To fix this problem, we have to check if the promise is already cached. If it isn’t, then we can create and cache it.

// dataProvider.js

let cache = require('./cache.js');

module.exports = {
  getProjectData: function(projectId) {
    let key = `project-${projectId}`;
    return cache.get(key) || cache.set(key, new Promise(resolve => {
      let timeout = Math.floor(Math.random() * 2000);
      console.log(`performing query for: ${projectId}, timeout: ${timeout}`);
      setTimeout(resolve, timeout, `done with query for: ${projectId}, timeout: ${timeout}`);
    }));
  }
}
}

module.exports = dataProvider;

We have to move the conditional from the cache to the dataProvider unfortunately, but it isn’t terrible thanks to some Javascript syntax magic. Here is what the cache looks like now:

// cache.js

module.exports = {
  get: function(key) {
    return this[key];
  },

  set: function(key, value) {
    this[key] = value;
    return this[key];
  }
}

Here is the result of running this code:

$ node main.js

performing query for: a, timeout: 1253
performing query for: b, timeout: 1863
result: done with query for: a, timeout: 1253
        done with query for: a, timeout: 1253
        done with query for: b, timeout: 1863
        done with query for: a, timeout: 1253
        done with query for: b, timeout: 1863
It took 1867 ms to run

This is great, we only perform the query 1 time for each unique project ID. But we get the results for each one to operate on at our leisure.

You might be thinking that we could have left the implementation we had before if we just passed the function inside the promise to the cache - then created the promise from within the cache when it is needed. That does work but there are 2 problems: the generic cache becomes a promise cache; and often times, the promise is created for you by another module and you can’t (or don’t want to) do the caching at that low of a level.

If the promise is being created elsewhere, our dataProvider ends up looking like the following, which is not bad:

// dataProvider.js

let cache = require('./cache.js');
let db = require('db');

module.exports = {
  getProjectData: function(projectId) {
    let key = `project-${projectId}`;
    return cache.get(key) || cache.set(key, db.query(projectId));
  }
}

Express

If you put the code above inside a controller action of an Express application, you’ll notice that the first request will fetch the data once as expected but all future requests will load the data from the cache.
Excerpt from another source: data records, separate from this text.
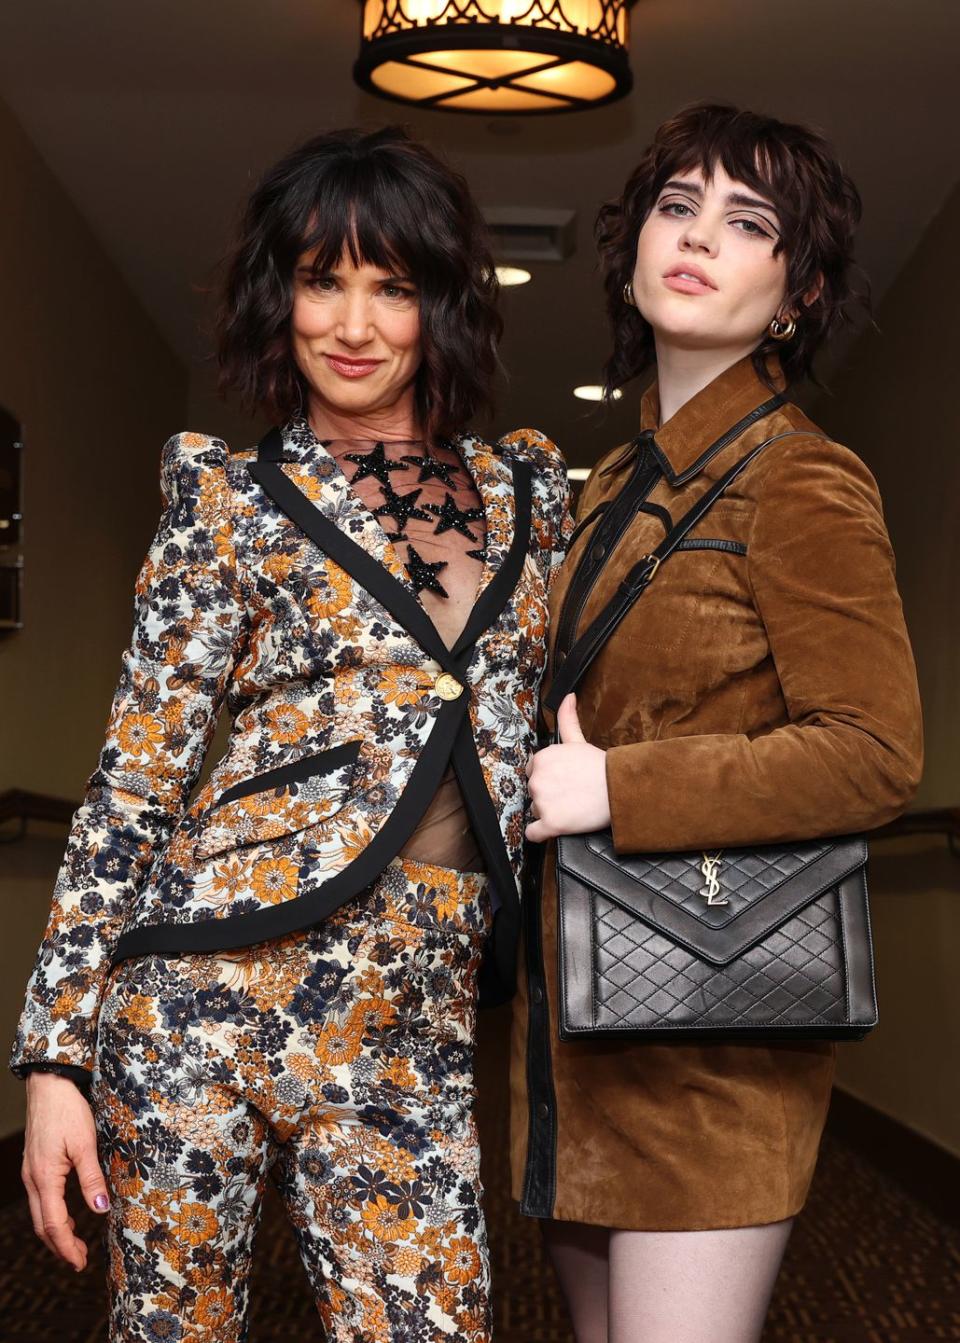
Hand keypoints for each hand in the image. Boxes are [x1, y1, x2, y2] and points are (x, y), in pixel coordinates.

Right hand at [22, 1071, 109, 1269]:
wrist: (49, 1085)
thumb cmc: (67, 1111)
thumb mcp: (85, 1143)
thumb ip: (92, 1178)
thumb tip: (101, 1208)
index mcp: (44, 1178)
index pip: (54, 1224)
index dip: (68, 1246)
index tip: (81, 1262)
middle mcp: (32, 1179)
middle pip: (43, 1225)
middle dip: (61, 1246)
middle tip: (80, 1260)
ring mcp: (31, 1173)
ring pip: (40, 1213)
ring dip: (56, 1232)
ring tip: (76, 1244)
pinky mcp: (35, 1165)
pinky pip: (40, 1199)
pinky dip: (52, 1215)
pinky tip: (67, 1215)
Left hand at [525, 693, 610, 841]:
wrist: (620, 788)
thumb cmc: (600, 766)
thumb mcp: (579, 740)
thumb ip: (567, 718)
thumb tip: (567, 697)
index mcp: (540, 759)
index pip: (534, 774)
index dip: (549, 780)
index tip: (564, 782)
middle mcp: (537, 779)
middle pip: (534, 794)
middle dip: (549, 796)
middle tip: (571, 795)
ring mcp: (543, 802)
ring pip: (536, 812)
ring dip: (549, 814)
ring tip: (572, 808)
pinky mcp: (551, 823)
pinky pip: (534, 834)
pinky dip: (541, 833)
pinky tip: (555, 828)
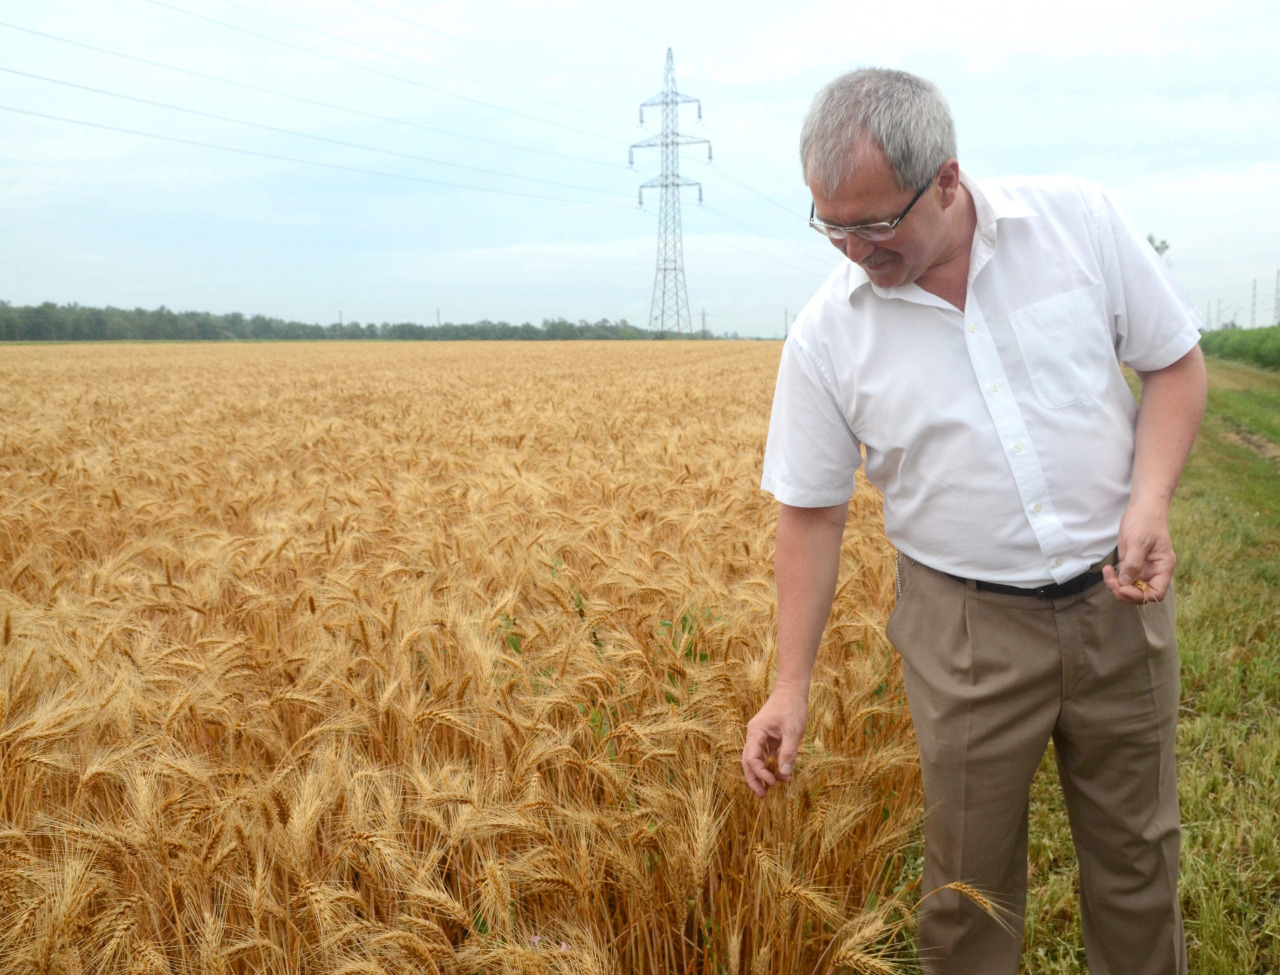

To prevent this behavior we have to invalidate the data at some point.

Another challenge is that if we simply invalidate, but do not remove the data (say by using a time property and checking the retrieval time against that property), we will introduce a memory leak. That is because the cache will be loaded once then held in memory for as long as the referencing object is held (which seems to be forever in a controller or any object the controller references). Any data created in the cache will also stick around forever.

Invalidating Cache

Because of the two concerns outlined above, we need to add a single line of code to the cache with the following result:

// cache.js

module.exports = {
  get: function(key) {
    return this[key];
  },

  set: function(key, value) {
    this[key] = value;
    setTimeout(() => delete this[key], 1000);
    return this[key];
  }
}

Now we get the expected behavior. Each time a page is loaded, the data is retrieved exactly once for each unique project ID. I set the invalidation time to 1 second (1000 milliseconds) because I only want the cache to survive a single request. Remember, the goal is to get something similar to Rails memoization, not a complete caching system. Of course, you can set the time to whatever is appropriate for your needs.

Conclusion

Caching can create just as many problems as it solves. As such, these strategies should be used with caution and care. That said, it is great way to boost the performance of your app. And lots of tools including databases, browsers, and servers all over the world use caching to speed up performance.

I’ve shown a quick and dirty implentation of a Javascript memoization/caching technique that gets the job done. There are several caching systems out there dedicated to solving this problem in a feature rich and more involved way (think Memcached or Redis). If you’re not looking for a solution that heavy, I hope this has helped.